Through partnerships with local organizations, the national nonprofit Fair Food Network is expanding its program that increases accessibility to healthy food.
A program that helps low-income communities gain access to healthy food options is expanding across the country through local partnerships.
Last week nine states received federal funding to run the Double Up Food Bucks program, which the Fair Food Network originally started in Michigan to give individuals on the Supplemental Nutrition Assistance Program (SNAP) an extra dollar for every dollar spent—up to $20—at participating markets.
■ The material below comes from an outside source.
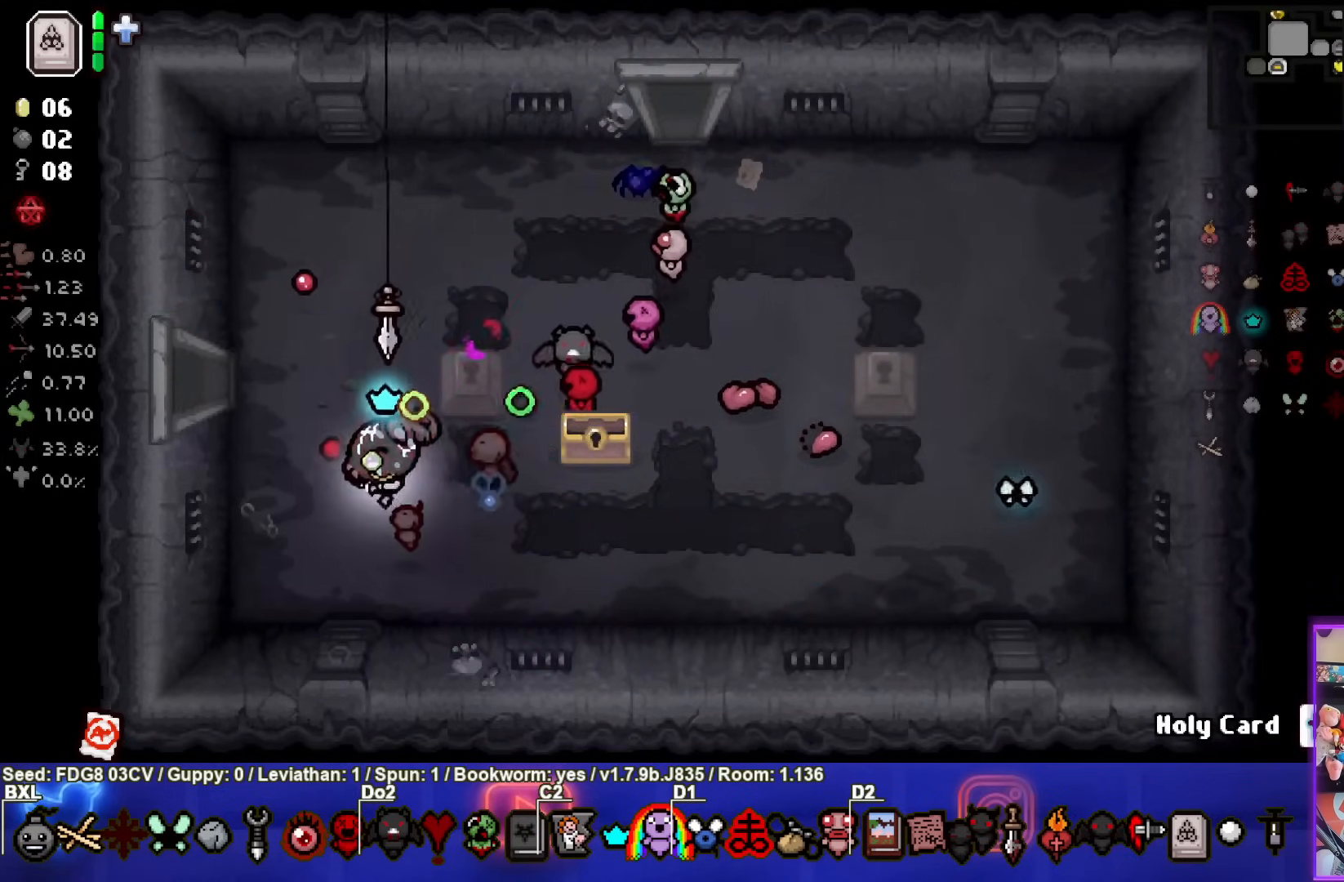
{"buttons": ["SQUARE"], "left_stick": "left", "right_stick": "center", "events": [[383, "left_stick", "left"]]}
The Network created the model so other organizations could then adapt it for their respective states, Program Director Noah Fulmer said.
The Arkansas Coalition for Obesity Prevention, which operates in the most obese state in the U.S., is running a pilot of the program with the funding it received. “This was a definite need to have something like this, and we know our lower economic folks in our rural areas and in our food deserts just don’t have access to healthy affordable foods, and that’s one of our main missions,” ArCOP President Katrina Betancourt said.
ArCOP also runs a Growing Healthy Community program, which brings farmers markets to rural areas to make healthy, affordable food more accessible. The 18 SNAP eligible markets from this initiative will participate in the Double Up Food Bucks program through ArCOP, Betancourt explained.
Meanwhile, the New Mexico Farmers Marketing Association introduced Double Up Food Bucks as a pilot program in the state last year. With the new funding, NMFMA will expand it to 90 sites in the state, which has the third-highest level of child food insecurity in the country.
“We’ve got a lot of communities where there is just people struggling to stretch their food budgets every month, and we want as many as those people to be able to shop at farmers markets and other venues where there’s locally grown food as possible,” NMFMA Executive Director Denise Miller said. “Locally grown food should be something everyone can afford to purchase.”
NMFMA engaged its member farmers markets to participate in the program, which will also help support the local farmers who grow fruits and vegetables. “This program really serves two masters in that it helps low-income people purchase more food, and it helps the farmers earn more revenue,” Miller said.
The Network was able to expand its program by partnering with local organizations that can lead the effort and bring community leaders together, then by equipping them with a toolkit of materials and templates to adapt to each context, Fulmer said. Creating this standardized program model reduces the burden on farmers markets, ensuring that it will be successful.
Through the partnerships, the Network also provides technical assistance, answers questions about the program, and presents benchmarking data to its partners.
While NMFMA benefitted from the Network’s adaptable marketing materials and templates, Miller said “having data that is comparable across states and across organizations” was most important to building policy and obtaining federal funding.
Betancourt said the availability of program data gave ArCOP a better sense of what to expect after launching the program.
The Network is currently supporting active Double Up Food Bucks programs in 19 states, along with similar programs in two additional states. Other states included in last week’s second round of federal funding were Michigan, Ohio, Oregon, Utah, Texas, Arizona, and California.